Problem requirements: Rewrite the rows from the line with "What is the value" through the last row, changing "value" to "amount" wherever it occurs and keeping everything else the same. Leave the pictures out.

Raw data:
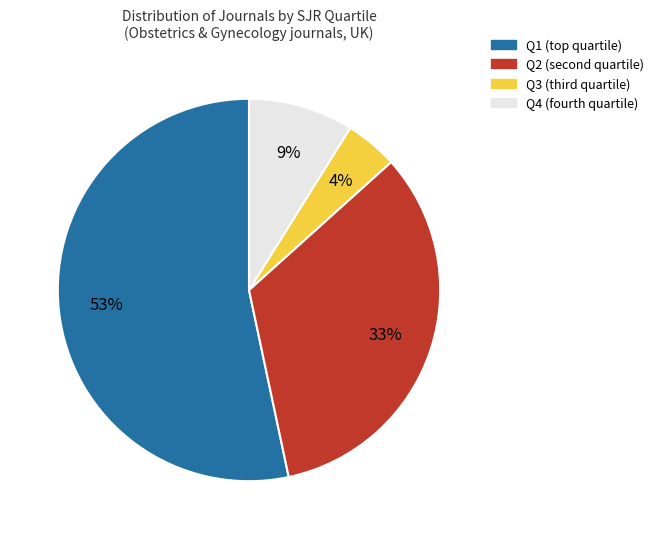

How many slices are in this pie chart?

4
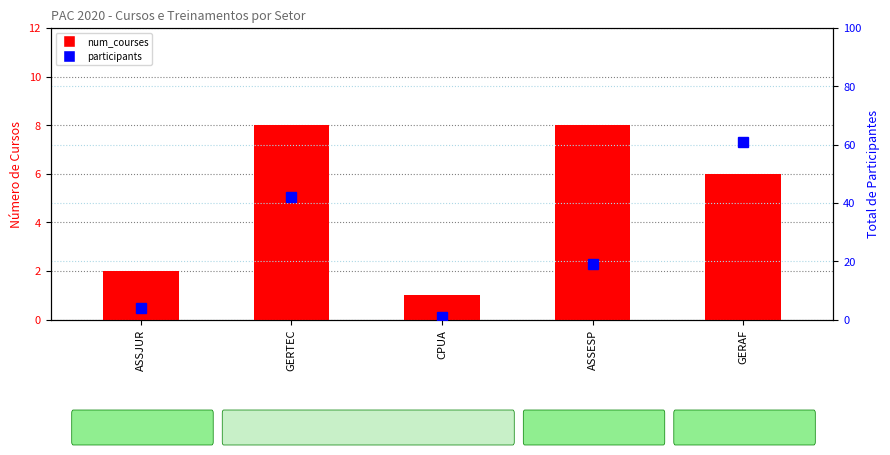

How many data points in participants are above 19?

2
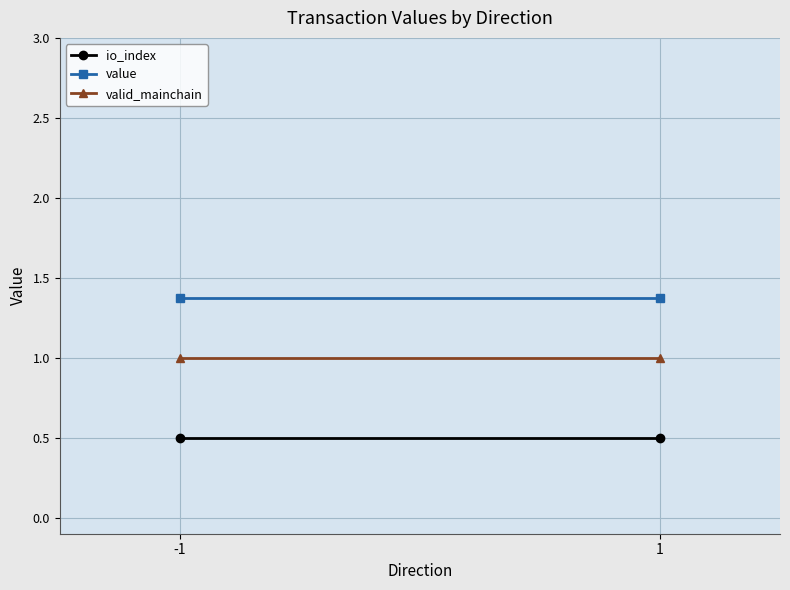

What is the value of the valid_mainchain point at the 2nd from the left?

1.0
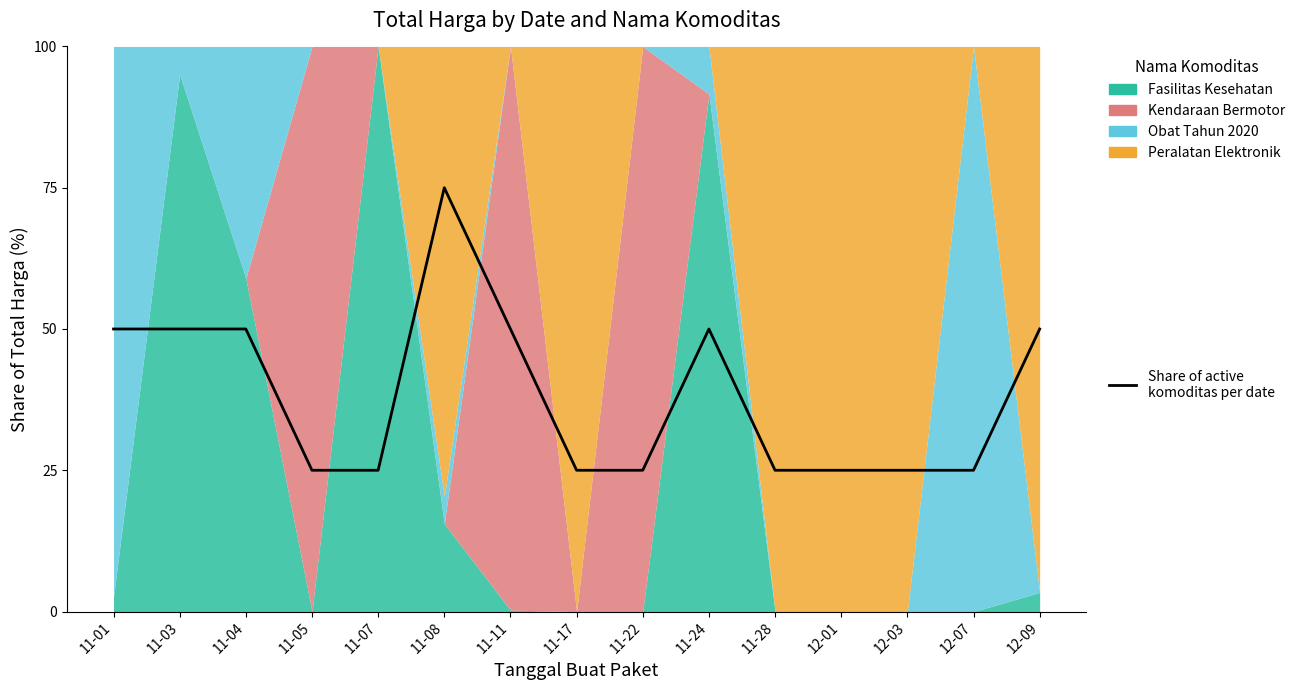

Reading left to right, extract all data points from this chart.

11-01=50	11-03=50	11-04=50	11-05=25	11-07=25	11-08=75	11-11=50	11-17=25	11-22=25	11-24=50	11-28=25	12-01=25	12-03=25	12-07=25	12-09=50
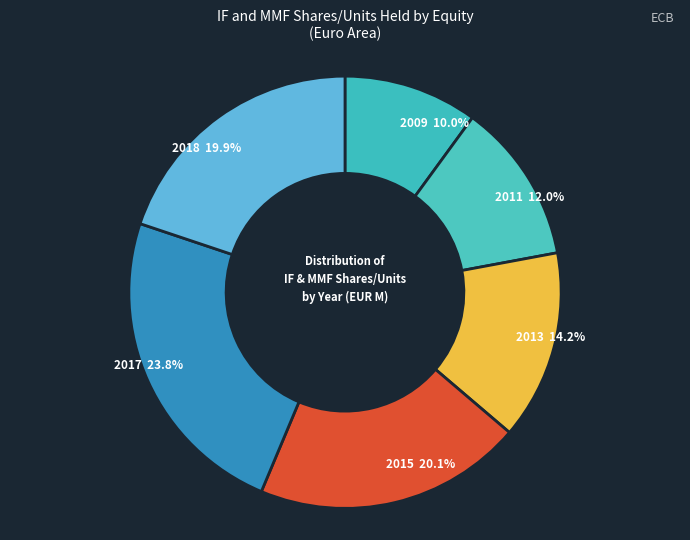

What is the ratio of the value at 2017 to the value at 2009?

2.4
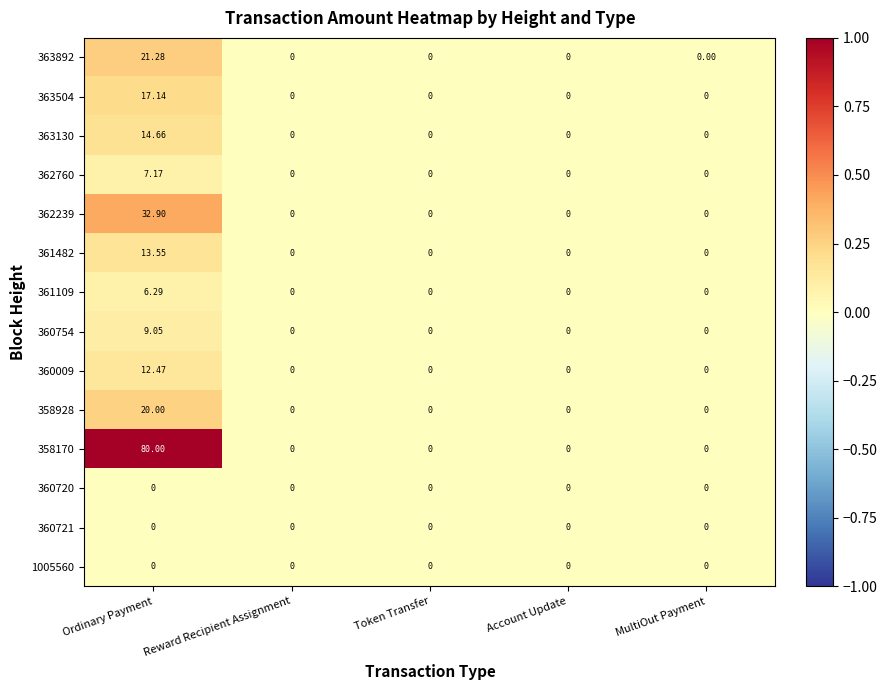

At which label does 358928 reach its peak?

Ordinary Payment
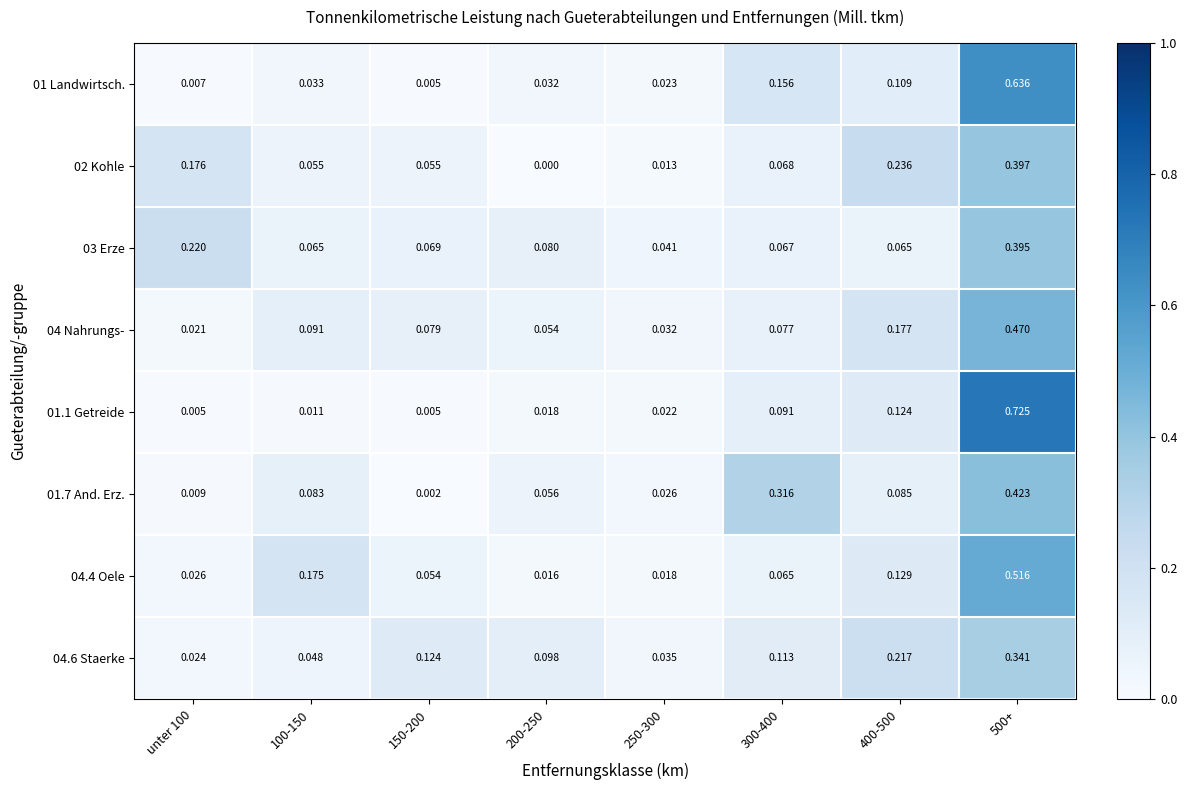

Between 300-400 and 400-500, which is larger?

300-400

Output below:
What is the amount of the valid_mainchain point at the 2nd from the left?

1.0

Reading left to right, extract all data points from this chart.

11-01=50	11-03=50	11-04=50	11-05=25	11-07=25	11-08=75	11-11=50	11-17=25	11-22=25	11-24=50	11-28=25	12-01=25	12-03=25	12-07=25	12-09=50

What is the ratio of the amount at 2017 to the amount at 2009?

2.4

At which label does 358928 reach its peak?

Ordinary Payment

Between 300-400 and 400-500, which is larger?

300-400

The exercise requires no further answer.